**Exercise objective:** Could you copy the text lines from every item below word for word, without the pictures?

**Given data:**
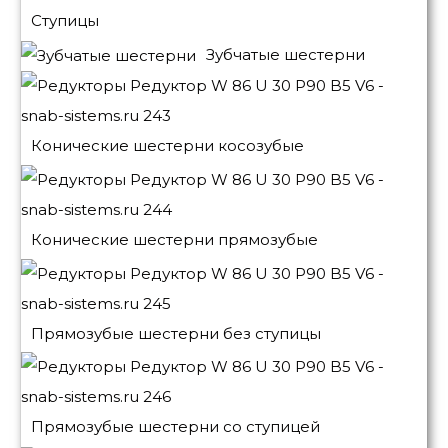
Ступицы
Зубчатые шестерни
Конические шестерни косозубые
Конические шестерни прямозубые
Прямозубые шестерни без ступицы
Прямозубые шестерни со ступицей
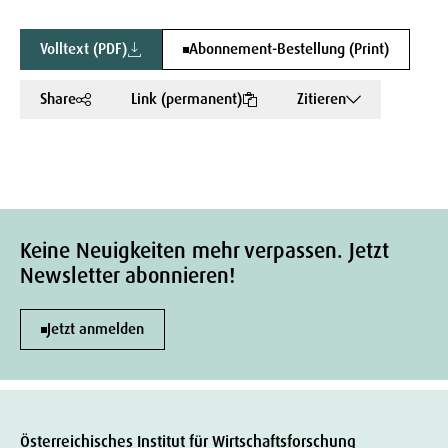
Volltext (PDF)
Abonnement-Bestellung (Print)
Share
Link (permanent)
Zitieren
Keine Neuigkeiten mehr verpassen. Jetzt
Newsletter abonnieren!
Jetzt anmelden
Österreichisches Institut für Wirtschaftsforschung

**Answer for the task:**
Ступицы
Зубчатые шестерни
Конические шестерни косозубые
Конические шестерни прямозубые
Прямозубые шестерни без ступицы
Прямозубые шестерни со ступицей
Volltext (PDF)
Abonnement-Bestellung (Print)
Share
Link (permanent)
Zitieren
Keine Neuigkeiten mehr verpassen. Jetzt
Newsletter abonnieren!
Jetzt anmelden
Österreichisches Institut für Wirtschaftsforschung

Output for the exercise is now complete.